§ **ASSIGNED TASK**
Your answer must hold only the lines below from the line containing "left hip: (567, 567)" through the line containing "left hip: (350, 353)", each reproduced exactly.
↓↓↓
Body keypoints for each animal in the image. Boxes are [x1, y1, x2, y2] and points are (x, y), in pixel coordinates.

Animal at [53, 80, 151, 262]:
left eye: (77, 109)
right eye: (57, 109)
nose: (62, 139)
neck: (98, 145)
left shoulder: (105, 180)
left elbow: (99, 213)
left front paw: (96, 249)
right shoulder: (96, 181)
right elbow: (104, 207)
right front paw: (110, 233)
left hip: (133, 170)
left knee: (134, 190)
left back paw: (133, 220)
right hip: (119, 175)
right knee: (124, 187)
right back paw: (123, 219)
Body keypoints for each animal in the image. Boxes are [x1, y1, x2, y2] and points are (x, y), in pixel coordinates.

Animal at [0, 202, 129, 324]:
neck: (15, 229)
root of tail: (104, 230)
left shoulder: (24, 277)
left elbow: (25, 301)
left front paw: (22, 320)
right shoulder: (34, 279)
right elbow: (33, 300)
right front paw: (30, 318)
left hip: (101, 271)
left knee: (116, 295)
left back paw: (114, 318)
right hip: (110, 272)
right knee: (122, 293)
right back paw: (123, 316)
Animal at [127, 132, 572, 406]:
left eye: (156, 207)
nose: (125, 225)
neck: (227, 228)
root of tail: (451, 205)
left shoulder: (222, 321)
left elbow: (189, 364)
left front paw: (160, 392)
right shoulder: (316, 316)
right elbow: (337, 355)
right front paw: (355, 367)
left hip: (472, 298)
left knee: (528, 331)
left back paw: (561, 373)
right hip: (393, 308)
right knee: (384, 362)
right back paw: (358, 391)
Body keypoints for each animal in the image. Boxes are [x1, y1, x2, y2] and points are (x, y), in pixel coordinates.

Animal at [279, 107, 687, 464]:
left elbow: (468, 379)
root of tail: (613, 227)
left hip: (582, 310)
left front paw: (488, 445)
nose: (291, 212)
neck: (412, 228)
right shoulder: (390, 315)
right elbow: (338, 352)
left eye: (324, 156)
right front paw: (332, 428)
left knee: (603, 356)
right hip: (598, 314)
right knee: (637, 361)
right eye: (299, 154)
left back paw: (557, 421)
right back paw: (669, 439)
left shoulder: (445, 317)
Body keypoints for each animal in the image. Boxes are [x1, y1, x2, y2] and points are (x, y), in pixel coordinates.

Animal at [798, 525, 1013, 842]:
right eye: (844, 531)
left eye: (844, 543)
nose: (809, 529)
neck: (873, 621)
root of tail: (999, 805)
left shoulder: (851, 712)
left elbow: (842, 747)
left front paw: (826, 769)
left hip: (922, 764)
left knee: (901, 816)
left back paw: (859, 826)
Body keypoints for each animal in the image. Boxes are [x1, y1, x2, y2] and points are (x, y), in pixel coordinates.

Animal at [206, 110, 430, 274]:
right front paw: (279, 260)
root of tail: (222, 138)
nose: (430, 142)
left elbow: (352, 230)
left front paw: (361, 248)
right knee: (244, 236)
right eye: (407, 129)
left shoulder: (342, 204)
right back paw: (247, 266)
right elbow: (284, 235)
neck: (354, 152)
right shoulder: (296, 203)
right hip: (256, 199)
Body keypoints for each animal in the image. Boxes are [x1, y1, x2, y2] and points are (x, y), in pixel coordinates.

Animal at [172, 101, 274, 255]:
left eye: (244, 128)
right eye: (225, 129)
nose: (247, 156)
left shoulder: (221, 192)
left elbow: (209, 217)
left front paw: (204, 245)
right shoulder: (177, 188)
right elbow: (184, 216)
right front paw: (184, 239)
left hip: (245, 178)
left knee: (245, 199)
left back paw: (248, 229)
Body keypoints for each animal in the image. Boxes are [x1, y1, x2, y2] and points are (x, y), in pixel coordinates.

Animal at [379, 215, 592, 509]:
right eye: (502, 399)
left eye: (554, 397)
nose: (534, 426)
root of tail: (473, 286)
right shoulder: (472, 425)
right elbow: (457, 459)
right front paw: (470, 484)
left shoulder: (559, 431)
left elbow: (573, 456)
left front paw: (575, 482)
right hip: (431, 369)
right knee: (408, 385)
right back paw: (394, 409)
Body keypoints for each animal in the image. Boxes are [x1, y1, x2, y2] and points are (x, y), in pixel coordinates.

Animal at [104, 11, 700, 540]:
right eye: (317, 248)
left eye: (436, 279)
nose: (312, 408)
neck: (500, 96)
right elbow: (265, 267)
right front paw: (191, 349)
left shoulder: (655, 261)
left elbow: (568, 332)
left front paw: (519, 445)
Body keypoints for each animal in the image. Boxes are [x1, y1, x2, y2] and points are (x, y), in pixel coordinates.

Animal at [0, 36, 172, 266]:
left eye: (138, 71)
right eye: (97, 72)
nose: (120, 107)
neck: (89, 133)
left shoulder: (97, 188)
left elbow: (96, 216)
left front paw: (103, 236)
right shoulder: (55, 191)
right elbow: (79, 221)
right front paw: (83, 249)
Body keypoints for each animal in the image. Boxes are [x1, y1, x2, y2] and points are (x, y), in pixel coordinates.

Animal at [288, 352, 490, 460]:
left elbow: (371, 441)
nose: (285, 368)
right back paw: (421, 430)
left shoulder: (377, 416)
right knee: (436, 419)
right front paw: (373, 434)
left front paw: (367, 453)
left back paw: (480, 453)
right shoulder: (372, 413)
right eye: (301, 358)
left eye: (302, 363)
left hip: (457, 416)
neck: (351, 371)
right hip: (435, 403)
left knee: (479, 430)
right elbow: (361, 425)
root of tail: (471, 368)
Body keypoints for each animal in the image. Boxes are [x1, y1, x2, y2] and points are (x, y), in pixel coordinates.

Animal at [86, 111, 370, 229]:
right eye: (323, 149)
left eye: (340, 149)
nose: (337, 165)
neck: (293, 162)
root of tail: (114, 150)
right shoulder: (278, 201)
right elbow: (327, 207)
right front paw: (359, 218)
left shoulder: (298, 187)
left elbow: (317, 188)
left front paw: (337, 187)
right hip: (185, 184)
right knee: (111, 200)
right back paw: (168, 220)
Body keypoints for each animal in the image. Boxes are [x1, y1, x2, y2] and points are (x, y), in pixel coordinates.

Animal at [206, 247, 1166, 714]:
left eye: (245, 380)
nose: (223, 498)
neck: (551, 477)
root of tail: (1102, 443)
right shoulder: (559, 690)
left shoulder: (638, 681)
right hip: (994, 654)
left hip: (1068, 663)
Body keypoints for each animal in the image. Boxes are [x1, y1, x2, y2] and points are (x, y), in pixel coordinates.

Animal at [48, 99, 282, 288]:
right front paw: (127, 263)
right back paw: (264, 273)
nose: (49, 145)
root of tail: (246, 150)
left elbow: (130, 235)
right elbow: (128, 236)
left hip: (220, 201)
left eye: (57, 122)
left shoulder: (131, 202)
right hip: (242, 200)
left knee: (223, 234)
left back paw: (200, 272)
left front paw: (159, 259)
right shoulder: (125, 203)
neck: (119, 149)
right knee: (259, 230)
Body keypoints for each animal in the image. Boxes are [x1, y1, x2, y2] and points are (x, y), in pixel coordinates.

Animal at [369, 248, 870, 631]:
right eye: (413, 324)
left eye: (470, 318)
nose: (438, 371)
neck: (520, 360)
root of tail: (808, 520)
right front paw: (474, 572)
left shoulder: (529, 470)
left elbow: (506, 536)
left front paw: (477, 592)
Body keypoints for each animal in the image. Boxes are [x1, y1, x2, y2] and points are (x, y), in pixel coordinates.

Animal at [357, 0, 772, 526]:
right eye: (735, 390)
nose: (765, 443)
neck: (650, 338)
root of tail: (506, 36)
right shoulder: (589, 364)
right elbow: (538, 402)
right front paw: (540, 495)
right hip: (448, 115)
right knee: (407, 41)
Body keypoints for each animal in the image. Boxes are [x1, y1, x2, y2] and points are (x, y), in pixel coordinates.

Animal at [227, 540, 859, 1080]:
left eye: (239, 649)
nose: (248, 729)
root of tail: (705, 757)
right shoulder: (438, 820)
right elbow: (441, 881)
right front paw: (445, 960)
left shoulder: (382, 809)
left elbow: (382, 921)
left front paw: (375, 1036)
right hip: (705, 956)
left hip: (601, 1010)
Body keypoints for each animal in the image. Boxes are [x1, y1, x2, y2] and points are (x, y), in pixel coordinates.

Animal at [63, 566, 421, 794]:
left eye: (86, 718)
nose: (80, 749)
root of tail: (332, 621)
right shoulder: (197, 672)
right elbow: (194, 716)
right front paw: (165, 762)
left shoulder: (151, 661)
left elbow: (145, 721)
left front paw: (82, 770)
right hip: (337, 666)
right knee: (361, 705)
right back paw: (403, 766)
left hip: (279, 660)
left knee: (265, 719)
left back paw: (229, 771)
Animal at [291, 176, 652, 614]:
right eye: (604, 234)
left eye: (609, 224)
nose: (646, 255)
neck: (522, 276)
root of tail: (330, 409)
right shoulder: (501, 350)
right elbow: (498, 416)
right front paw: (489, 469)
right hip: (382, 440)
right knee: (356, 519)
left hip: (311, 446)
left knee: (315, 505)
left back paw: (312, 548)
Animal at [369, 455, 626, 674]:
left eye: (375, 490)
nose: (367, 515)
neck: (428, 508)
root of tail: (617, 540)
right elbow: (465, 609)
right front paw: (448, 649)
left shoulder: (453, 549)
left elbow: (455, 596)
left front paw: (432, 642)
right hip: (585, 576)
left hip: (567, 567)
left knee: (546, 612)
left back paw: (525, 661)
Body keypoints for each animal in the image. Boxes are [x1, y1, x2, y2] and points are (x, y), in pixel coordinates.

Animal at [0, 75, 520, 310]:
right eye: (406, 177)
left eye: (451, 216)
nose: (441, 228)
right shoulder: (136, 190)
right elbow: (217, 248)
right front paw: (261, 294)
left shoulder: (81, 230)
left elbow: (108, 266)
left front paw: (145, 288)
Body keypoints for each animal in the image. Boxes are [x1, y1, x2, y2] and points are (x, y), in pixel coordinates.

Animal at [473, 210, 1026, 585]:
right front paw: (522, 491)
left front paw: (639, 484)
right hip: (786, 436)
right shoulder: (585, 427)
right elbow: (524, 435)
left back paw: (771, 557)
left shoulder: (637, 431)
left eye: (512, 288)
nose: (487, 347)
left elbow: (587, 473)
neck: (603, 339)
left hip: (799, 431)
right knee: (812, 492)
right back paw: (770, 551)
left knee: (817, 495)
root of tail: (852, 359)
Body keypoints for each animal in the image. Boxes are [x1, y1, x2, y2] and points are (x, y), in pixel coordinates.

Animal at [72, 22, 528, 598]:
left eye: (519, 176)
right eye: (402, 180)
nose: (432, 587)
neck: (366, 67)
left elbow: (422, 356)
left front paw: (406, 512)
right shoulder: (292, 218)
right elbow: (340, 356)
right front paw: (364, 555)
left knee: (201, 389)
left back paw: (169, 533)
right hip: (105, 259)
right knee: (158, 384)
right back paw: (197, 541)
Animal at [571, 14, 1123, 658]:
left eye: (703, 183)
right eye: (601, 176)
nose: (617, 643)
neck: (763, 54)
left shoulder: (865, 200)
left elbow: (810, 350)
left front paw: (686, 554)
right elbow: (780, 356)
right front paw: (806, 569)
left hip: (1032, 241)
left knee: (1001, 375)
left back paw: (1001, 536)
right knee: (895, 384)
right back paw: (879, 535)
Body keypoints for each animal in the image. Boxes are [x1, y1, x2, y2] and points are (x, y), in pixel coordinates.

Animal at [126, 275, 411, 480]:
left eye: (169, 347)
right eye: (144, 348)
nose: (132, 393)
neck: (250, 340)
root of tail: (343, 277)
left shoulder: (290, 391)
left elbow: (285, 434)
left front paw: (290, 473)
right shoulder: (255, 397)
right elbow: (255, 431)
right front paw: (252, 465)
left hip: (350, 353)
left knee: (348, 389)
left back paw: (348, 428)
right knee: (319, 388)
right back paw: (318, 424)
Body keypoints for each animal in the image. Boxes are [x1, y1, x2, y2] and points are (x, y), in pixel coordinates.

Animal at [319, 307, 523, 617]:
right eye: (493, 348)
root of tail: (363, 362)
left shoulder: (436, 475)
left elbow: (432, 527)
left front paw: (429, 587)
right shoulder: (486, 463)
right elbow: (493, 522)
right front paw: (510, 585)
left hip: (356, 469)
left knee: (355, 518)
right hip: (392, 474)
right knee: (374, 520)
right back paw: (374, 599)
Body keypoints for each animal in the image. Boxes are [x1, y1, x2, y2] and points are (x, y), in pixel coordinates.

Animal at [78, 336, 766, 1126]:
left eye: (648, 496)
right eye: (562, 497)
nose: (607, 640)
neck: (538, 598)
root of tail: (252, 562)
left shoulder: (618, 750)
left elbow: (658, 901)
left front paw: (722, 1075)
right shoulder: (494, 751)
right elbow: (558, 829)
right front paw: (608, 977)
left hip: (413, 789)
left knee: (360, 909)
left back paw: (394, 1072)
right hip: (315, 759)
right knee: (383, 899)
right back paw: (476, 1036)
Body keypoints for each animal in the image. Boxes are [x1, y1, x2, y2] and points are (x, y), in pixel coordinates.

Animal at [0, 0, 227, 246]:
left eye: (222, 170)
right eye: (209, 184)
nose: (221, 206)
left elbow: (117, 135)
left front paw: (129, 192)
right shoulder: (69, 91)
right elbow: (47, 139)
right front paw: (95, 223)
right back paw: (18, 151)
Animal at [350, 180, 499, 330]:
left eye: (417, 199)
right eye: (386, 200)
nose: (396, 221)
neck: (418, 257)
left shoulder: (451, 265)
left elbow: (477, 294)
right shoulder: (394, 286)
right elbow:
↑↑↑
§ **OUTPUT FOR THIS EXERCISE**
left hip: (567, 567)
left knee: (546, 612)
left back paw: (525, 661)
Body keypoints for each animal in the image. Boxes are [x1, y1, x2, y2] and points are (x, y), in pixel coordinates.

Animal at [0, 75, 520, 310]:
right eye: (406, 177)
left eye: (451, 216)
nose: (441, 228)
right shoulder: (136, 190)
right elbow: (217, 248)
right front paw: (261, 294)
left shoulder: (81, 230)
left elbow: (108, 266)
left front paw: (145, 288)
Body keypoints for each animal in the image. Boxes are [x1, y1, x2, y2] and points are (x, y), in pixel coordinates.

Animal at [473, 210, 1026, 585]:
right front paw: (522, 491)
left front paw: (639, 484)
right hip: (786, 436)
right shoulder: (585, 427)
right elbow: (524, 435)
left back paw: (771, 557)
left shoulder: (637, 431)
left eye: (512, 288)
nose: (487, 347)
left elbow: (587, 473)
neck: (603, 339)
left hip: (799, 431)
right knee: (812, 492)
right back paw: (770, 551)
left knee: (817, 495)
root of tail: (852, 359)
Body keypoints for each animal in the image. Boxes are [x1, y1, x2, y2] and points are (x, y), in pixel coordinates.

Animal at [72, 22, 528, 598]:
left eye: (519, 176)
right eye: (402, 180)
nose: (432, 587)
neck: (366, 67)
left elbow: (422, 356)
left front paw: (406, 512)
right shoulder: (292, 218)
right elbow: (340, 356)
right front paw: (364, 555)
left knee: (201, 389)
left back paw: (169, 533)
right hip: (105, 259)
right knee: (158, 384)
right back paw: (197, 541)
Animal at [571, 14, 1123, 658]:
left eye: (703, 183)
right eye: (601, 176)
nose: (617, 643)
neck: (763, 54)
left shoulder: (865, 200)
left elbow: (810, 350)
left front paw: (686, 554)
right elbow: (780, 356)
right front paw: (806, 569)
left hip: (1032, 241)
left knee: (1001, 375)
left back paw: (1001, 536)
right knee: (895, 384)
right back paw: (879, 535)
Body keypoints for each animal in the image. Boxes are [x1, y1, x2, y2] and points are (x, y), in pixel coordinates.

Animal at [126, 275, 411, 480]:
left eye: (169, 347)
right eye: (144, 348)
nose: (132, 393)
neck: (250, 340)
root of tail: (343, 277)
left shoulder: (290, 391)
left elbow: (285, 434)
left front paw: (290, 473)
right shoulder: (255, 397)
right elbow: (255, 431)
right front paw: (252, 465)
left hip: (350, 353)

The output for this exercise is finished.